The engine oil that I have used is a Valvoline 4T SYNpower 10W-50, JASO MA2 fully synthetic oil.

So I did count the sprockets: the bike came originally with 16T / 40T, I bought a new set and that one has 16T / 41T. I couldn't get the one with 40T anywhere in the Czech Republic. But I thought that it shouldnt make such a difference.
The tire itself is much bigger in diameter than the original one - I'd say 2cm in diameter.

A clip of my bike reving is here:
(high idle tho) but to me the reving seems just fine.
(one random thought - the mechanic that you see in the sync picture) did play around a lot with the ignition advancer - on the right hand side of the engine.

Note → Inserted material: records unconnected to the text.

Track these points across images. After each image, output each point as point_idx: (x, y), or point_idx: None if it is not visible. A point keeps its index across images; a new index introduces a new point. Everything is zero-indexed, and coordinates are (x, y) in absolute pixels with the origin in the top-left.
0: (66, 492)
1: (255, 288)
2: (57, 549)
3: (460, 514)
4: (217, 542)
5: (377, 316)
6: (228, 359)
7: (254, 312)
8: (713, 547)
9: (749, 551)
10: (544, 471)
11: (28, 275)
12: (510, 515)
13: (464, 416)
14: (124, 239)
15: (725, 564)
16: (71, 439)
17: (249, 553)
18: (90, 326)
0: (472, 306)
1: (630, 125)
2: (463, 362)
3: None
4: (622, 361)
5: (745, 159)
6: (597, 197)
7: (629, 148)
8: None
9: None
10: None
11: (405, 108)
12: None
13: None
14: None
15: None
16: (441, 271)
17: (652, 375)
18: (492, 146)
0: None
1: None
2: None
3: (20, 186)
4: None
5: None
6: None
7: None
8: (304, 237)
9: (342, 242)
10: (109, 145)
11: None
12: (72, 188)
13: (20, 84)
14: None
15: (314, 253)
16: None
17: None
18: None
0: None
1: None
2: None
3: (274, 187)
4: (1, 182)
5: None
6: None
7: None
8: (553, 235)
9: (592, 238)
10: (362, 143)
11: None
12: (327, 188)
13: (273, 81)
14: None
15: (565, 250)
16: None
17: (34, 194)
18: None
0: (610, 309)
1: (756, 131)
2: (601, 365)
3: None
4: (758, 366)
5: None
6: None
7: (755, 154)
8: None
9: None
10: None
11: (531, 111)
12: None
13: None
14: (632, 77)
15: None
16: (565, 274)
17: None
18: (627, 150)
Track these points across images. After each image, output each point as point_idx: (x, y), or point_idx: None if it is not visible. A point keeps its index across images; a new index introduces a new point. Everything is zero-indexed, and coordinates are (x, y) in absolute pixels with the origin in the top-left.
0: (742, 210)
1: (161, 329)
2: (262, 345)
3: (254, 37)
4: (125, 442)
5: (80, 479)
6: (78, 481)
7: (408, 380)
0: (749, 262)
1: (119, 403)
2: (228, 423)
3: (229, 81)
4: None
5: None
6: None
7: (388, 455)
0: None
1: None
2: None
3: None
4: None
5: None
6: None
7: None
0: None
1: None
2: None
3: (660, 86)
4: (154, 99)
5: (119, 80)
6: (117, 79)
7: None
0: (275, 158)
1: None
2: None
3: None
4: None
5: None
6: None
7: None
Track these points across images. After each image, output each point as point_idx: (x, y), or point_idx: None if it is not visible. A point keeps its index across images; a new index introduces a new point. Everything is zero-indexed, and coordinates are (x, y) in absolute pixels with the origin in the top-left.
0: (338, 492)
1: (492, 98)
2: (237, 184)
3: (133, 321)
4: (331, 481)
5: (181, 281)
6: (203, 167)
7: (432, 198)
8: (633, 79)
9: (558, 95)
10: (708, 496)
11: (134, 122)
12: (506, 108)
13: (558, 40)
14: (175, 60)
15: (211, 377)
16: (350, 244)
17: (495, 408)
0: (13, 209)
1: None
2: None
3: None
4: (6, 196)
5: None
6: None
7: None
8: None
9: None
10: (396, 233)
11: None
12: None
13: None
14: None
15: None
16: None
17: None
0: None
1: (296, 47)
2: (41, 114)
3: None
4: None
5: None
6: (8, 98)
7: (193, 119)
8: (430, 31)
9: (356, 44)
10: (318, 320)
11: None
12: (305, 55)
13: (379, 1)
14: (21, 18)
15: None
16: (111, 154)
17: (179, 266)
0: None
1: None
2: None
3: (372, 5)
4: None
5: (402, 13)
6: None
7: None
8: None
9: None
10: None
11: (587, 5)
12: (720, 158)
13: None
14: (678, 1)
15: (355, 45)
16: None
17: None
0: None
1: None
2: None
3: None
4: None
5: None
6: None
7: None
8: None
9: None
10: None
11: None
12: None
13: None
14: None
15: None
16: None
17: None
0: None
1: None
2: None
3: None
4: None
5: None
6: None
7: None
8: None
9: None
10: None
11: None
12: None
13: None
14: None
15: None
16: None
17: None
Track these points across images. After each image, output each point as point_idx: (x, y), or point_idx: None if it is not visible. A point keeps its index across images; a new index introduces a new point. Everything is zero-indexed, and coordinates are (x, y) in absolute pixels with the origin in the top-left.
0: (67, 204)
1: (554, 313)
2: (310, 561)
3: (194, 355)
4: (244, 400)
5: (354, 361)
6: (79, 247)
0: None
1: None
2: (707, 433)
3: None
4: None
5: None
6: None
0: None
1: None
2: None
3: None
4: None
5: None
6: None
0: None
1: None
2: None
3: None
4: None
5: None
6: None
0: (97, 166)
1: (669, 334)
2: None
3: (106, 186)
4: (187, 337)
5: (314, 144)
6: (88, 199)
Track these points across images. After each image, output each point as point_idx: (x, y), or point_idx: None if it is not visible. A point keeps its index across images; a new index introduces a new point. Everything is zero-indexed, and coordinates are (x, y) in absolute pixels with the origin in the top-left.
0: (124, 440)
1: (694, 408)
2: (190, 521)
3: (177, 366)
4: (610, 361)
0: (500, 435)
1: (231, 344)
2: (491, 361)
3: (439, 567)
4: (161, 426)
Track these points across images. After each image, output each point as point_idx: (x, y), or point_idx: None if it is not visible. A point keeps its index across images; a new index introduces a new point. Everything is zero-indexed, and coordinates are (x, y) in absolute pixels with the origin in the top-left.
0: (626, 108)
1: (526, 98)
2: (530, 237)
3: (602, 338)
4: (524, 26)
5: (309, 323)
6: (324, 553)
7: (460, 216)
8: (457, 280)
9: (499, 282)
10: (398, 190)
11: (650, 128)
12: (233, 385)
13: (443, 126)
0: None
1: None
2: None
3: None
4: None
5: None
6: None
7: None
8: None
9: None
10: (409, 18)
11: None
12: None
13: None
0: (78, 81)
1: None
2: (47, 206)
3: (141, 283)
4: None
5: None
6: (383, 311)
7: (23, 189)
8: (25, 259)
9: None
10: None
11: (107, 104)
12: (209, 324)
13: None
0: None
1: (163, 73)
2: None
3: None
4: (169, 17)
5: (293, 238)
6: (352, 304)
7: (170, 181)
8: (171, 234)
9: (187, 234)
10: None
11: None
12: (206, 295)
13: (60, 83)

It was super rusted. And I'm not sure that it works correctly. Might be the issue...

I dont really have experience with other 4cylinder bikes. I play around with cars and 2stroke motorbikes a lot, but i have never ridden another 4cyl bike. What makes me think that everything is right is the fact, that during the carb ballancing process the indivdual carbs were all equal etc.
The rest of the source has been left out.